I think for a moment and look into those killer green eyes. It won’t hurt. We’ll drive separately and it’ll be fine. I’ll be smart about this.

“Dinner sounds great. I’ll meet you at six.”

“Sounds good, darlin.’”

We exchange numbers and I’m out the door to my car. Checking the time, I see it’s almost one and Will hasn’t texted me. Thinking a shopping day is in order, I send Jane a text and within minutes she agrees that a day at Eastview mall is definitely needed.

I meet Jane at
PF Changs
and she shows me pictures of her adorable daughter, Avery.

“She looks just like Carter.”

“I know,” she beams, and shows me more pictures. “Honestly, she’s my little love button. You should meet her soon.”

“I’d love to. And if you ever need a babysitter, let me know.”

Jane waves her hand. “We have one, but thank you so much.”

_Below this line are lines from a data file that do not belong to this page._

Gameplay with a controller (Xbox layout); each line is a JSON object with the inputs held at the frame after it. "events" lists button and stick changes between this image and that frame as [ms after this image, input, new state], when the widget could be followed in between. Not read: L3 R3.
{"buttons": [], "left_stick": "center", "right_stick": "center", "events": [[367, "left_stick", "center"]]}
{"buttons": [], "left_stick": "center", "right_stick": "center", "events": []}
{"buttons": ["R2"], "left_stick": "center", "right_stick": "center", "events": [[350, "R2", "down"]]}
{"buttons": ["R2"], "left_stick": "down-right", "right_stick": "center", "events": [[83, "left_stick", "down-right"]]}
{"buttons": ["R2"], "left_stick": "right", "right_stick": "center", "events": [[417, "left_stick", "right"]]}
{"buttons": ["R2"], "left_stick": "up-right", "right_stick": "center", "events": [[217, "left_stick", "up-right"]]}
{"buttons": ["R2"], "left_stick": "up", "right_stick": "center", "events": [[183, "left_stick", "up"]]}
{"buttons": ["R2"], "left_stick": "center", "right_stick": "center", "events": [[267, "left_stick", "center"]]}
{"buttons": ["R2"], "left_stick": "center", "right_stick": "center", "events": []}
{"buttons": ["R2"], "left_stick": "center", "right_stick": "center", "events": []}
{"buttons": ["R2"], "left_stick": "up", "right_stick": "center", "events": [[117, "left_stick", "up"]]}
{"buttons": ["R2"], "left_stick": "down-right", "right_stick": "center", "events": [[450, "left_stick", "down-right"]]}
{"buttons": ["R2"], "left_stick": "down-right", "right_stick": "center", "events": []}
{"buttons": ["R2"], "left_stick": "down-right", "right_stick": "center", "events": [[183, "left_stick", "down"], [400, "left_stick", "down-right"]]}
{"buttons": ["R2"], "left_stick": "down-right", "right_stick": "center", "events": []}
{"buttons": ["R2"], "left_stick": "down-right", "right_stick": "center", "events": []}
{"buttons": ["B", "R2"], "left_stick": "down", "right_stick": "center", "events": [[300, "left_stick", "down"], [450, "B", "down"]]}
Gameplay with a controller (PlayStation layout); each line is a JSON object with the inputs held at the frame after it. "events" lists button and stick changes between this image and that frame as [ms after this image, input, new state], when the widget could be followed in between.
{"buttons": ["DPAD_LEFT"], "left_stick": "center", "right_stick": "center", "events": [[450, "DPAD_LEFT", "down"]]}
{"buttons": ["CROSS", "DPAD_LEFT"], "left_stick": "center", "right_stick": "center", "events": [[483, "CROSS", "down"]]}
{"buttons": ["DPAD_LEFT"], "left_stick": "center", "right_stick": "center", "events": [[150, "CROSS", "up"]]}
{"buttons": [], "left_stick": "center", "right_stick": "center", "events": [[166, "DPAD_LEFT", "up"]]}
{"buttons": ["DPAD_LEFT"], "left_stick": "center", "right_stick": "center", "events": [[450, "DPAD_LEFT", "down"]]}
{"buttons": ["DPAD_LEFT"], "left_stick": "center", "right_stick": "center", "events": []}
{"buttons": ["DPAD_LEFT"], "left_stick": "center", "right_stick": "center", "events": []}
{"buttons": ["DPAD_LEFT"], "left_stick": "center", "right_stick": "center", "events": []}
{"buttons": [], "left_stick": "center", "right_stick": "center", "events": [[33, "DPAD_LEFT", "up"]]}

“That’s good. Maybe I can be the backup.”

“You’ll have to fight Troy for that title,” she laughs, and orders a drink leaving me stunned.

Troy.

Troy babysits Avery.

This man used to be terrified of babies and never held a baby. One time in health class he had a project to take care of a baby doll and made his mom do it for him because he was too afraid.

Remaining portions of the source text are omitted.